Any triangle we find,
anywhere in the universe (including any triangle we can even imagine) will necessarily have three sides. Even God Himself, in His omnipotent might, can't create a four or two-sided triangle, although he could create (and we could imagine) swans of any color. The certainty provided by
understanding concepts (i.e. knowing essences) allows us to reach definite conclusions, conclusions not dependent on seeing or experiencing everything that exists.
When I was discussing the
Kalam Cosmological Argument for the existence of God with atheists, a few of them wanted to dispute the first premise of my presentation of this argument, that everything that begins to exist has a cause for coming into existence outside itself. One atheist asked for evidence for this, hoping for something empirical. While empirical evidence tells us that nothing we have experienced has ever been caused for no reason, not having experienced everything that comes into being we can't conclude that
everything that comes into being has a cause. However,
understanding the essence of what it means to be a "caused thing" or "a thing that begins to exist" can lead exactly to the knowledge that it necessarily includes having a cause. This knowledge is
universally true, not because someone has experienced everything in the universe, but because
anyone can understand the
essence of "being-caused" to include, well, having a cause.
A classic example of certainty provided through knowing the essence of something is knowing that, one day, you will die, that you are mortal. You haven't experienced your own death, so we don't know of our own mortality through empirical science. However, by knowing that an essential part of human nature is to be mortal and by knowing that you are human, you know, certainly, that you will perish.
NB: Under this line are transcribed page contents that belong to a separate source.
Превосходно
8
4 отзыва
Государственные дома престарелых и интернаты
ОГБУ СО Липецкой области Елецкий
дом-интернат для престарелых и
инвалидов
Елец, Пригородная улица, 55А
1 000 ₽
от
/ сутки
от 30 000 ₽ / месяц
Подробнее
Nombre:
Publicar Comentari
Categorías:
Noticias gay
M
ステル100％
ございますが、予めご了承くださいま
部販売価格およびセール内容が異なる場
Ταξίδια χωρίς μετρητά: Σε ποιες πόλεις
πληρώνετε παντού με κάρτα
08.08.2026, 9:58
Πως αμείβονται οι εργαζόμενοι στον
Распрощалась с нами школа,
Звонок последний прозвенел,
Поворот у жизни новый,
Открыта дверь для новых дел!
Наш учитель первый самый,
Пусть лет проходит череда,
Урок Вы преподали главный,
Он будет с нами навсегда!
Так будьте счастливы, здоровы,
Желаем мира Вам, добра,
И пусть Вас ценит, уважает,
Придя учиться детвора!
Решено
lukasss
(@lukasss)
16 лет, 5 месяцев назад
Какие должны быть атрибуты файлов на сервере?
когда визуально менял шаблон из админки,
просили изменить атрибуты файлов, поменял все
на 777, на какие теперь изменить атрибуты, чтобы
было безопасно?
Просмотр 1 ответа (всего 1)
We need not have experienced the death of every man to know "all men are mortal" is true and it isn't a tautology like "all black dogs are dogs" which we can know simply because the predicate is a part of the subject, rather we can know it through the first act of the mind -
understanding.
The Least You Need to Know
To distill all this to its essence:
- Humans are capable of understanding what-things-are through abstracting essences from concrete objects.
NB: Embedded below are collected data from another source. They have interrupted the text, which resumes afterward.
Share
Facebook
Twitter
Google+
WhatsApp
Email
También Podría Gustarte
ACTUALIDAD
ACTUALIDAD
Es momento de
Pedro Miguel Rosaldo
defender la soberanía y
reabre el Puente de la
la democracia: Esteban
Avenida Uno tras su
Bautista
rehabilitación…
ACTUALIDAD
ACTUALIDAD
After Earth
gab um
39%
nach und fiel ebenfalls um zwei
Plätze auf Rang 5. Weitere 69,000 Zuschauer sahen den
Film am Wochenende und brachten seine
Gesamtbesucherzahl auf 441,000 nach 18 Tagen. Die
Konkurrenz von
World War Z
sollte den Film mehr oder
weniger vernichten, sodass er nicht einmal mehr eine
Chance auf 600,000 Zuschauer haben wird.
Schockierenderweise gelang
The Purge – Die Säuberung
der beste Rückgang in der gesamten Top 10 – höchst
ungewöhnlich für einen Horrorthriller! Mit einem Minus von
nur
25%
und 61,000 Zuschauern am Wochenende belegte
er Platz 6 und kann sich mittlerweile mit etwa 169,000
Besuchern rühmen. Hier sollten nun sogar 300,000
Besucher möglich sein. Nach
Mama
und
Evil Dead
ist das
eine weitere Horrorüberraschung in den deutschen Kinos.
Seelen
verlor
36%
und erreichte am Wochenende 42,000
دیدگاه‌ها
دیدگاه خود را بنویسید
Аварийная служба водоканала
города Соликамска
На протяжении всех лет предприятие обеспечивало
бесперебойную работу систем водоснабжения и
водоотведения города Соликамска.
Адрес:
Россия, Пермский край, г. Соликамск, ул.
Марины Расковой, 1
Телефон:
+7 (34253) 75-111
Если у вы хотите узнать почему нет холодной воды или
- Computer and animal intelligences cannot do this.
- Divine and angelic intelligences need not do this.
- Understanding produces concepts.
- Concepts are logically expressed in terms and linguistically expressed in words.
- Concepts and terms, unlike words, are not changeable or manmade.
- Concepts allow for certain knowledge, even of things we haven't immediately sensed.
- To make a good argument terms need to be clear and unambiguous.